Tuesday, June 22, 2010
It's a small world after all...
This weekend, I was in our nation's capitol. While I am a world traveler and have lived in different countries throughout my life and been to many, many different places throughout the US, Canada, and abroad, I had never been to Washington, D.C. before. Shocking, I know. And I call myself an American....
I was there for a friend's wedding, but I decided to stay 1/2 day longer to get in some touristy stuff. The first thing I made sure to do was to go visit the United States National Holocaust Museum. I've always heard of it's acclaim and I wanted to experience it firsthand. Since I was short on time, I opted not to do the tour of the permanent section of the museum, but instead chose two of the shorter exhibits. I went through the Children's exhibit called "Daniel's story" that was geared towards teaching children about the Holocaust from a kid's perspective, who experienced the Shoah. It was, educationally, extraordinary. Emotionally, it was very difficult.

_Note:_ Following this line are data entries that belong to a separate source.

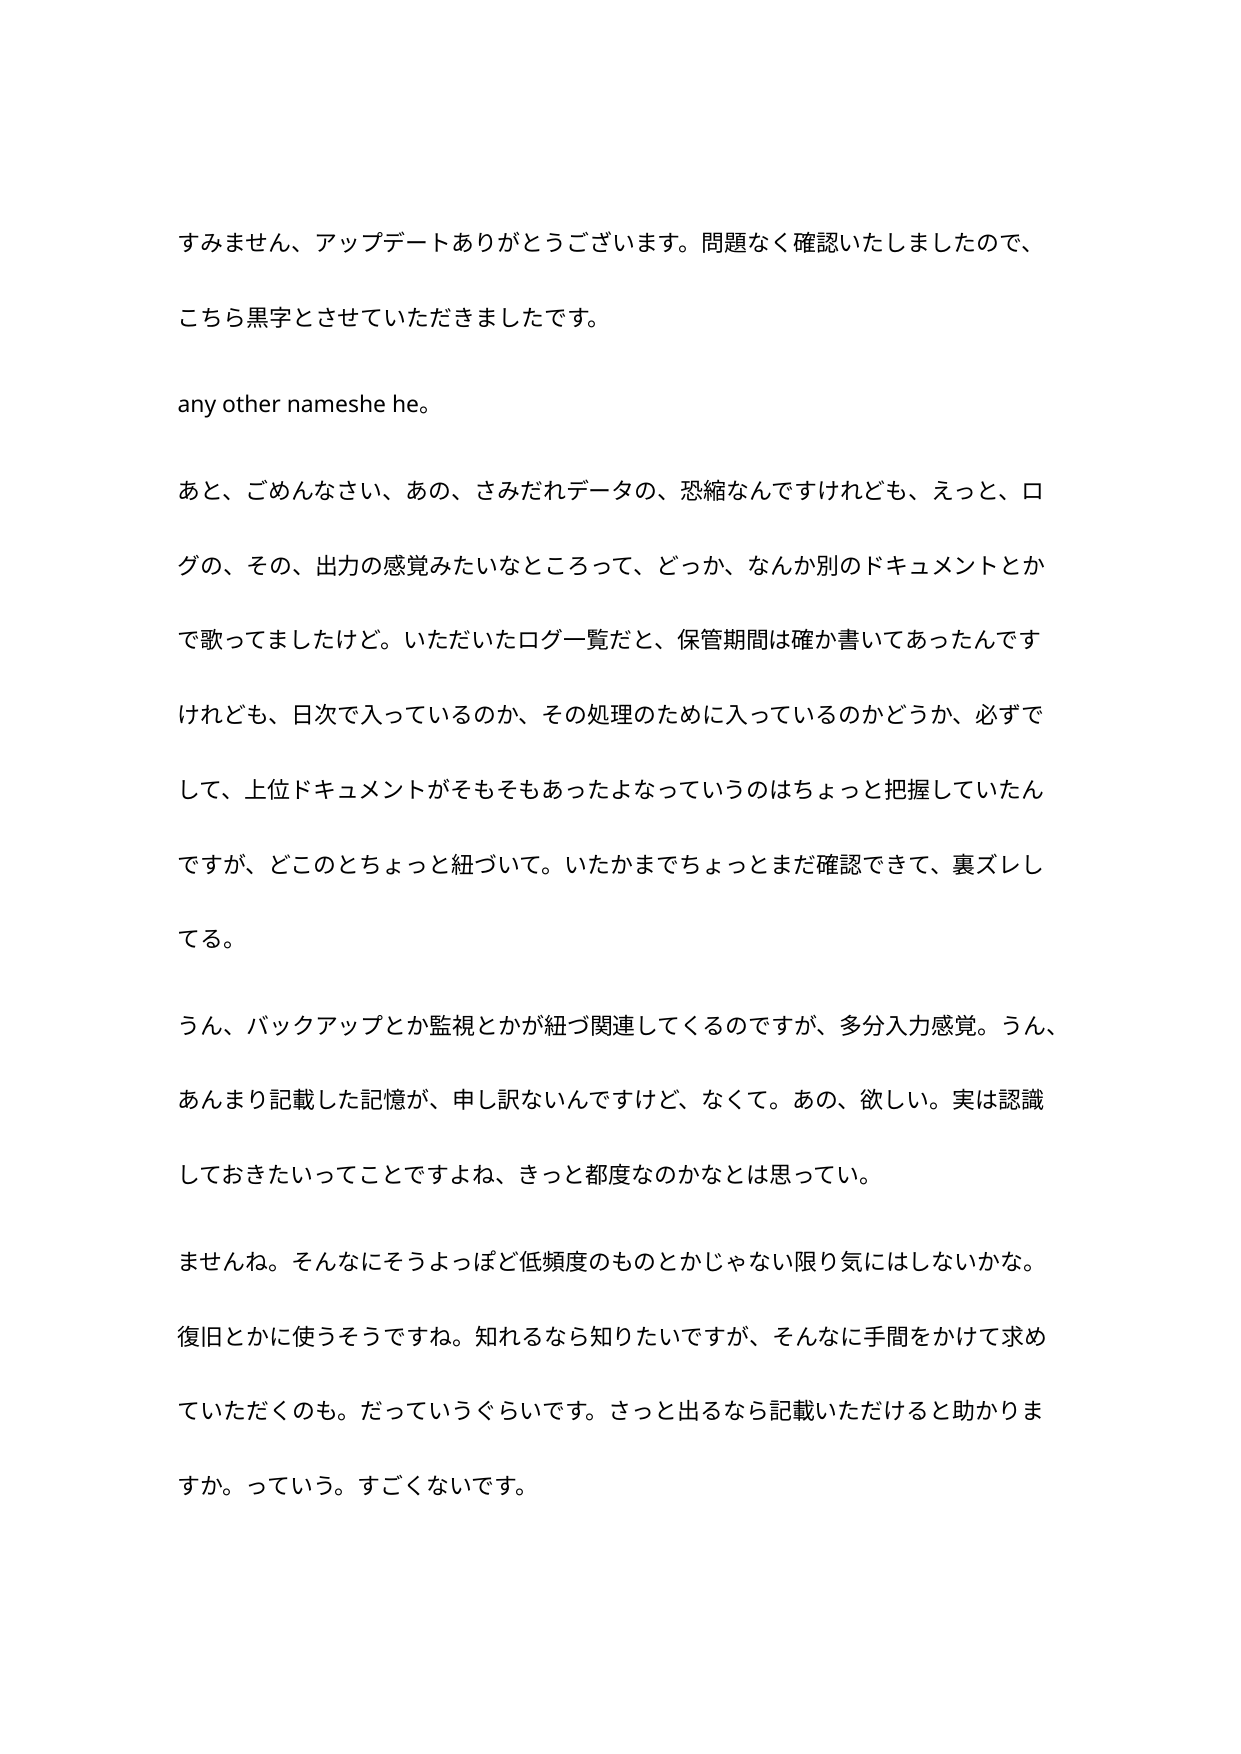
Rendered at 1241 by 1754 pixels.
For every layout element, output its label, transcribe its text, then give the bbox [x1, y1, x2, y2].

text うん、バックアップとか監視とかが紐づ関連してくるのですが、多分入力感覚。うん、あんまり記載した記憶が、申し訳ないんですけど、なくて。あの、欲しい。実は認識しておきたいってことですよね、きっと都度なのかなとは思ってい。 [177, 992, 1063, 1206]
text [177, 209, 1063, 349]
text any other nameshe he。 [177, 371, 1063, 436]
text あと、ごめんなさい、あの、さみだれデータの、恐縮なんですけれども、えっと、ログの、その、出力の感覚みたいなところって、どっか、なんか別のドキュメントとかで歌ってましたけど。いただいたログ一覧だと、保管期間は確か書いてあったんですけれども、日次で入っているのか、その処理のために入っているのかどうか、必ずでして、上位ドキュメントがそもそもあったよなっていうのはちょっと把握していたんですが、どこのとちょっと紐づいて。いたかまでちょっとまだ確認できて、裏ズレしてる。 [177, 457, 1063, 970]
text ませんね。そんなにそうよっぽど低頻度のものとかじゃない限り気にはしないかな。復旧とかに使うそうですね。知れるなら知りたいですが、そんなに手間をかけて求めていただくのも。だっていうぐらいです。さっと出るなら記載いただけると助かりますか。っていう。すごくないです。 [177, 1228, 1063, 1517]
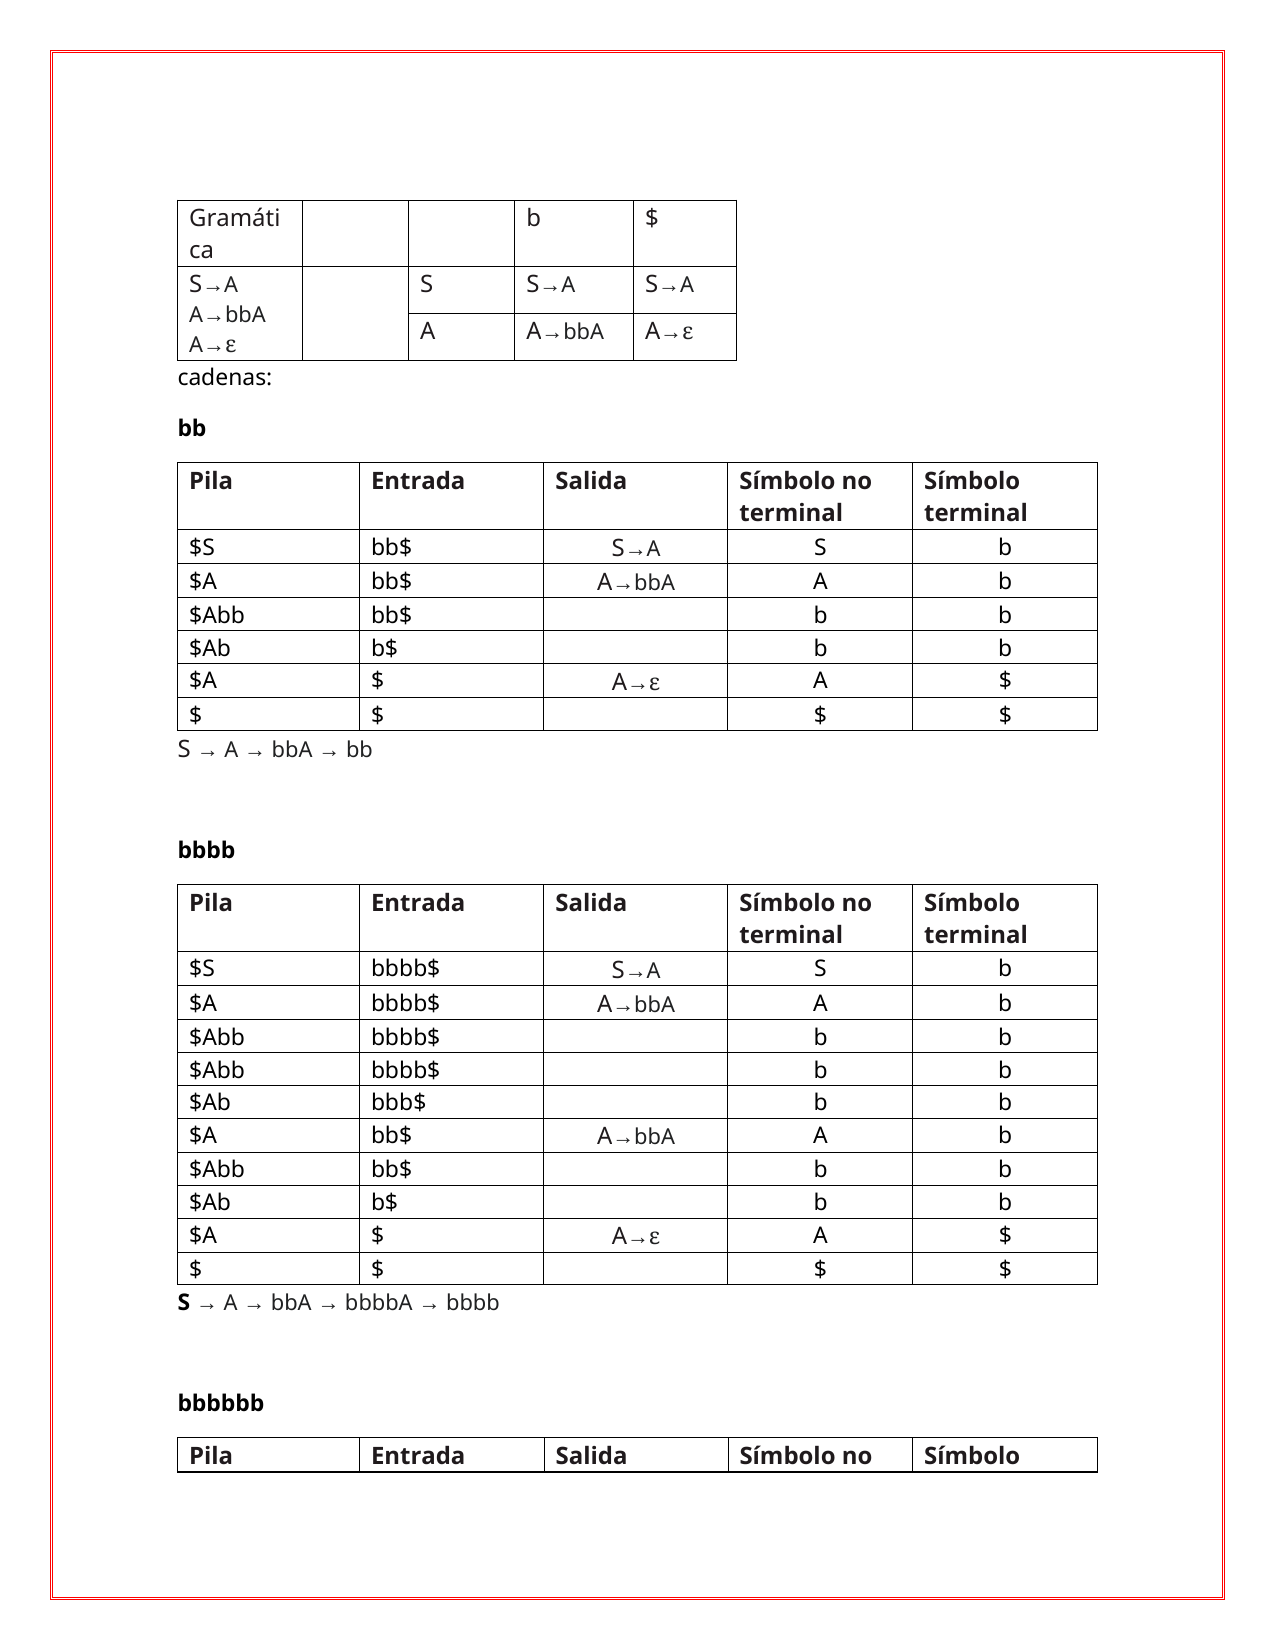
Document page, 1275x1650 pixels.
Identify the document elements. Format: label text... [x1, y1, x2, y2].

table_cell $ [913, 698, 1097, 730]
table_cell b [728, 631, 912, 663]
table_cell $ [913, 1253, 1097, 1284]
table_cell b [913, 1053, 1097, 1085]
table_header Símbolo no terminal [729, 1438, 912, 1471]
table_cell $Abb [178, 1153, 359, 1184]
table_cell A→bbA [544, 1119, 727, 1152]
table_cell $ [913, 664, 1097, 697]
table_header b [515, 201, 633, 266]
table_cell $S [178, 952, 359, 985]
table_cell bbbb$ [360, 1020, 543, 1052]
table_cell S→A [634, 267, 736, 313]
table_cell A [409, 314, 514, 360]
table_cell A→bbA [544, 564, 727, 597]
table_cell $Abb [178, 1053, 359, 1085]
table_header Símbolo no terminal [728, 463, 912, 529]
table_cell b [728, 1020, 912, 1052]
table_cell $Ab [178, 1086, 359, 1118]
table_cell $A [178, 564, 359, 597]
table_cell [303, 267, 408, 360]
table_cell [544, 631, 727, 663]
table_cell $ [728, 1253, 912, 1284]
text bbbbbb [177, 1387, 1098, 1418]
table_header Símbolo no terminal [728, 885, 912, 951]
table_cell $Ab [178, 1186, 359, 1217]
table_cell A [728, 1119, 912, 1152]
table_cell [544, 1153, 727, 1184]
table_cell $ [913, 1219, 1097, 1252]
table_header Entrada [360, 1438, 544, 1471]
table_cell bbbb$ [360, 1053, 543, 1085]
table_cell b [728, 598, 912, 630]
table_cell b [913, 564, 1097, 597]
table_cell b [913, 598, 1097, 630]
table_cell A→ε [544, 664, 727, 697]
table_header [409, 201, 514, 266]
table_cell [544, 598, 727, 630]
table_cell $ [178, 698, 359, 730]
table_header Salida [545, 1438, 728, 1471]
table_cell b$ [360, 631, 543, 663]
table_cell b [728, 1053, 912, 1085]
table_cell S→A [544, 530, 727, 563]
table_cell S→A [515, 267, 633, 313]
table_cell [544, 1086, 727, 1118]
table_header Símbolo terminal [913, 463, 1097, 529]
table_header Símbolo terminal [913, 1438, 1097, 1471]
table_cell $A [178, 1119, 359, 1152]
table_cell S→A A→bbA A→ε [178, 267, 302, 360]
table_cell S→A [544, 952, 727, 985]
table_cell [544, 1020, 727, 1052]
table_cell A [728, 1219, 912, 1252]
table_cell b [913, 1186, 1097, 1217]
table_header [303, 201, 408, 266]
table_cell bb$ [360, 598, 543, 630]
table_cell $ [360, 664, 543, 697]
table_header Pila [178, 1438, 359, 1471]
table_header Pila [178, 463, 359, 529]
text S → A → bbA → bbbbA → bbbb [177, 1286, 1098, 1317]
table_cell $A [178, 1219, 359, 1252]
table_cell [544, 698, 727, 730]
table_header Gramática [178, 201, 302, 266]
table_header Símbolo terminal [913, 885, 1097, 951]
text bbbb [177, 834, 1098, 865]
table_cell $A [178, 664, 359, 697]
table_cell [544, 1186, 727, 1217]
table_cell b [913, 1020, 1097, 1052]
table_header $ [634, 201, 736, 266]
table_header Salida [544, 885, 727, 951]
table_cell bb$ [360, 564, 543, 597]
table_cell bbb$ [360, 1086, 543, 1118]
table_cell $ [360, 1253, 543, 1284]
table_cell $ [360, 1219, 543, 1252]
table_cell $Abb [178, 598, 359, 630]
table_cell b [728, 1153, 912, 1184]
table_cell A [728, 986, 912, 1019]
table_cell [544, 1053, 727, 1085]
table_cell A→bbA [515, 314, 633, 360]
table_header Salida [544, 463, 727, 529]
table_cell b [913, 530, 1097, 563]
table_header Entrada [360, 463, 543, 529]
table_cell A→bbA [544, 986, 727, 1019]
table_cell b [913, 1153, 1097, 1184]
table_cell A [728, 664, 912, 697]
table_cell $ [178, 1253, 359, 1284]
table_cell S [728, 530, 912, 563]
table_cell b [913, 986, 1097, 1019]
table_cell $A [178, 986, 359, 1019]
table_cell S [728, 952, 912, 985]
table_cell b [913, 952, 1097, 985]
text cadenas: [177, 361, 1098, 392]
table_cell $ [360, 698, 543, 730]
table_cell b [913, 1119, 1097, 1152]
table_cell [544, 1253, 727, 1284]
table_cell $Abb [178, 1020, 359, 1052]
table_cell A [728, 564, 912, 597]
table_cell bbbb$ [360, 986, 543, 1019]
table_cell A→ε [634, 314, 736, 360]
table_header Pila [178, 885, 359, 951]
text S → A → bbA → bb [177, 731, 1098, 764]
table_cell $S [178, 530, 359, 563]
table_cell b$ [360, 1186, 543, 1217]
table_cell bb$ [360, 530, 543, 563]
table_cell bb$ [360, 1153, 543, 1184]
table_cell b [913, 631, 1097, 663]
table_cell bb$ [360, 1119, 543, 1152]
table_cell b [728, 1186, 912, 1217]
table_cell A→ε [544, 1219, 727, 1252]
text bb [177, 412, 1098, 443]
table_cell $ [728, 698, 912, 730]
table_cell b [728, 1086, 912, 1118]
table_cell S [409, 267, 514, 313]
table_cell $Ab [178, 631, 359, 663]
table_header Entrada [360, 885, 543, 951]
table_cell bbbb$ [360, 952, 543, 985]
table_cell b [913, 1086, 1097, 1118]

The second exhibit I went to was about the proliferation and spread of Nazi propaganda as an impetus of setting the stage for the Holocaust. When I was in college, I took a course in the Politics of the Holocaust, so I was fascinated by this exhibit and reminded of how much politics really dominated Germany during that time period. It was thorough and interesting, but also very chilling and frightening.
As I left the museum I popped into the gift shop and the first thing I saw was a book that one of my congregants just published! Kurt Mayer's "My Personal Brush with History" was on display in the middle of the store! I was so proud of him, of his book, and of his courage to share his story with the rest of the world. A little piece of Tacoma in DC.
Needing something lighter after the Museum, I decided to walk around the Memorials. I have to say, if you've never been, they are really impressive. The Washington Memorial is glorious and as you walk from that, towards the WWII memorial, past the Reflection pool, and see the White House, the Capitol building and eventually the Lincoln memorial, you feel as though you are a part of living history. It also doesn't hurt that I love history and majored in Poli Sci (I suppose).
It was unbelievably hot and humid, so by the time I got to the Lincoln Memorial I, along with hundreds of others, sat down on the steps to get some shade, a little rest, and look out on the view towards the Memorials. While I was sitting there, I overheard a fascinating conversation. A teenage boy was talking to a group of older teens a few feet away. He was explaining that he was there on a National Leadership conference. And then, he said he was from Seattle! He asked the others where they were from, and one of them said...Israel! I couldn't believe what I was hearing...a genuine dialog between two teens from both of my worlds - the Pacific North West and Israel!!!! Even though they only chatted for a few more minutes, it was beautiful to listen to their interest in each others cultural differences, their lives and experiences, and how they happened to be there at that moment.
It felt too perfect to be just a coincidence. I'm sure this kind of thing happens all the time, but the setting was just so dramatic and it caused me to really reflect on the differences and similarities that people share. More often than not we like to express our opinion, let our voices be heard, and really push our agenda on to others. But, have we taken the time to consider the similarities that we share with others? How often do we just sit back and listen, without a need to interrupt, and truly hear someone else's story? Both perspectives are important, I believe, in order for us to understand how to interact with others in the most effective way possible.
I loved my trip to DC for so many reasons - I was there to experience a simcha (happy occasion), to visit sites and museums I'd always wanted to see, and to have a nice day off. But, my favorite unexpected treasure was the lesson I learned - it is a small world, after all, and there is always much to be learned!